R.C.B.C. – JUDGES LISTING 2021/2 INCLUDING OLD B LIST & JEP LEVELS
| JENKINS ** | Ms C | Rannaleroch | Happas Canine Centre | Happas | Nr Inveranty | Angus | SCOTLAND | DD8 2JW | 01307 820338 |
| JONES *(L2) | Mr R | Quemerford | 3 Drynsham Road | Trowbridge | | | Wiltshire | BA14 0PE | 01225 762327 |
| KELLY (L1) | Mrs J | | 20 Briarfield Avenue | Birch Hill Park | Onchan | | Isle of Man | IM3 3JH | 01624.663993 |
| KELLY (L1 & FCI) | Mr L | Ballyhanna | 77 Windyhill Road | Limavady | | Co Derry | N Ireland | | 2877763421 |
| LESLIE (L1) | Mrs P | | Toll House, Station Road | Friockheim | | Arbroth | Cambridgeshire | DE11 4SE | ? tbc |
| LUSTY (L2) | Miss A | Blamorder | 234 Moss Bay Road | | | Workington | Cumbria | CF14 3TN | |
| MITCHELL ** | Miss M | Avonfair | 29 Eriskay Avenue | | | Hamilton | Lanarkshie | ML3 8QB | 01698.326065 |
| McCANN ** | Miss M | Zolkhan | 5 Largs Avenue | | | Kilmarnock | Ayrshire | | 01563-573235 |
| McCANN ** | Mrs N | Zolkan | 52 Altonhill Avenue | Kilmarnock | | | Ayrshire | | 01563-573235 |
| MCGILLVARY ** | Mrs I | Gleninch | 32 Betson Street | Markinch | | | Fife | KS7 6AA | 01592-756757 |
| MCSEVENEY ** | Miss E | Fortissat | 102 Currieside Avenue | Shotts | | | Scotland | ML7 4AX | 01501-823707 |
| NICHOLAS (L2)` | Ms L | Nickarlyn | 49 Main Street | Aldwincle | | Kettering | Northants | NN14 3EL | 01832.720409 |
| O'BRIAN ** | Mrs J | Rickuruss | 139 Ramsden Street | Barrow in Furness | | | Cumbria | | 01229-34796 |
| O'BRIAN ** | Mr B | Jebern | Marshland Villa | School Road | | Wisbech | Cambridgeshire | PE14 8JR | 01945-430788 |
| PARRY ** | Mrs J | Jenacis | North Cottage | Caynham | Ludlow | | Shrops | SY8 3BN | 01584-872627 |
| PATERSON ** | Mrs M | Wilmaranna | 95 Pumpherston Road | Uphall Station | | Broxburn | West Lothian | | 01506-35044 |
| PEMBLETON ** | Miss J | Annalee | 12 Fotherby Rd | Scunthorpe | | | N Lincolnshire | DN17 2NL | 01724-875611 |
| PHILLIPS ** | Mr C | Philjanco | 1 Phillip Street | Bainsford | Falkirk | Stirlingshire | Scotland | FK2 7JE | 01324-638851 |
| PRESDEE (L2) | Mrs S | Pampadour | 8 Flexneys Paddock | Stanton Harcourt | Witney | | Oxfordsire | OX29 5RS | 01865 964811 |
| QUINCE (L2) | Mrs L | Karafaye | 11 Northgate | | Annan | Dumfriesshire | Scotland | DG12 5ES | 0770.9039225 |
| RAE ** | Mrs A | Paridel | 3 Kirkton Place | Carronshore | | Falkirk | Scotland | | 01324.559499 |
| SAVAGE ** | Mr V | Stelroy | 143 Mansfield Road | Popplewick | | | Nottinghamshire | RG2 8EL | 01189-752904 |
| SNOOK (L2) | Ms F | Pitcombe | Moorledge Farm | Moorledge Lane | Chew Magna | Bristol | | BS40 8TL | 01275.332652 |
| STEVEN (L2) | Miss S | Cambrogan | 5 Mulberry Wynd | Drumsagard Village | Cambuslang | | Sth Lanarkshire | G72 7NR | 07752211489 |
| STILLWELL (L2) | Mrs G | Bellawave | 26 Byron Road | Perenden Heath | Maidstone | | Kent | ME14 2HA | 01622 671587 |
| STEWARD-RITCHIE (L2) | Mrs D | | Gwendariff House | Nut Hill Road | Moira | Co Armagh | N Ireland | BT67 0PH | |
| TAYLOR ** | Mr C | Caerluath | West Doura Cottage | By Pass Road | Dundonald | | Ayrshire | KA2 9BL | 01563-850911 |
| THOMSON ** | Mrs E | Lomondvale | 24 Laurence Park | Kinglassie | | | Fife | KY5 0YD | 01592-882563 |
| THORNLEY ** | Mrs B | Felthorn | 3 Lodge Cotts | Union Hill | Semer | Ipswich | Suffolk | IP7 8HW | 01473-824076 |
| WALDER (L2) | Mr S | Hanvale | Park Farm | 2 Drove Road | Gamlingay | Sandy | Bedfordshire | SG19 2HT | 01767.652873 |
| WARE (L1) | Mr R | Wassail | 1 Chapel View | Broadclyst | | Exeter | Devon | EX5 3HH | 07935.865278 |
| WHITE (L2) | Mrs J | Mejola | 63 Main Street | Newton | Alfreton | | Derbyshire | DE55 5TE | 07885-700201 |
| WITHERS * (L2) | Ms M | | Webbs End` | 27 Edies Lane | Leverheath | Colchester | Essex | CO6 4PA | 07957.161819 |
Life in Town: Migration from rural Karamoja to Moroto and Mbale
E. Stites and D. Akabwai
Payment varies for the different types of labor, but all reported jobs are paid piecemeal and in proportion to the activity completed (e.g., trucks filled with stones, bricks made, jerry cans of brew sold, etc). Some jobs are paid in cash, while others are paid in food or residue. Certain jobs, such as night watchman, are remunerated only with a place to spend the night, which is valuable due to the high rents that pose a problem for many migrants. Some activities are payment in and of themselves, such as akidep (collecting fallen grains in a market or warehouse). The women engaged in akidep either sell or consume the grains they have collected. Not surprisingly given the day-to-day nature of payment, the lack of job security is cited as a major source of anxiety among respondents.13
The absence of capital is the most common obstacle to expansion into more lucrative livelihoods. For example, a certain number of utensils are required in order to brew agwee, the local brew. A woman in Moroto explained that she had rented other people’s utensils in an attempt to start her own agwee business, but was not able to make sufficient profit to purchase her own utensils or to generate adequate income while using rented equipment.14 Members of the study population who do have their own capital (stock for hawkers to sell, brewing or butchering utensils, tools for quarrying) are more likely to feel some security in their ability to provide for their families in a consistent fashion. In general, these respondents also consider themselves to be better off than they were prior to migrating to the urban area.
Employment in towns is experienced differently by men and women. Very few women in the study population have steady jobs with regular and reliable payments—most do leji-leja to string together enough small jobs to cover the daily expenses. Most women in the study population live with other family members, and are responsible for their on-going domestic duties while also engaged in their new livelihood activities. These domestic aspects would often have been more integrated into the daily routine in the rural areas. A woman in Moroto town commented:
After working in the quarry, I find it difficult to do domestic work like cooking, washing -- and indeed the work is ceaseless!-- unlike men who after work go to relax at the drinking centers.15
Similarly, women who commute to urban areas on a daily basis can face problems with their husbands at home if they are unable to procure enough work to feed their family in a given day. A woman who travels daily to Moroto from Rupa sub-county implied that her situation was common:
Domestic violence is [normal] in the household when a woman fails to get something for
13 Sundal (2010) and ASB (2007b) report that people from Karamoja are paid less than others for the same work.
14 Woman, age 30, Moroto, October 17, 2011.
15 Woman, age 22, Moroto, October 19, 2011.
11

**What is needed**
All that is wanted is an exact copy of the lines above from the one with "7NR | 07752211489 |" through the one with "8HW | 01473-824076 |", with both ends included.

**Solution below**
| STEVEN (L2) | Miss S | Cambrogan | 5 Mulberry Wynd | Drumsagard Village | Cambuslang | | Sth Lanarkshire | G72 7NR | 07752211489 |
| STILLWELL (L2) | Mrs G | Bellawave | 26 Byron Road | Perenden Heath | Maidstone | | Kent | ME14 2HA | 01622 671587 |
| STEWARD-RITCHIE (L2) | Mrs D | | Gwendariff House | Nut Hill Road | Moira | Co Armagh | N Ireland | BT67 0PH | |
| TAYLOR ** | Mr C | Caerluath | West Doura Cottage | By Pass Road | Dundonald | | Ayrshire | KA2 9BL | 01563-850911 |
| THOMSON ** | Mrs E | Lomondvale | 24 Laurence Park | Kinglassie | | | Fife | KY5 0YD | 01592-882563 |
| THORNLEY ** | Mrs B | Felthorn | 3 Lodge Cotts | Union Hill | Semer | Ipswich | Suffolk | IP7 8HW | 01473-824076 |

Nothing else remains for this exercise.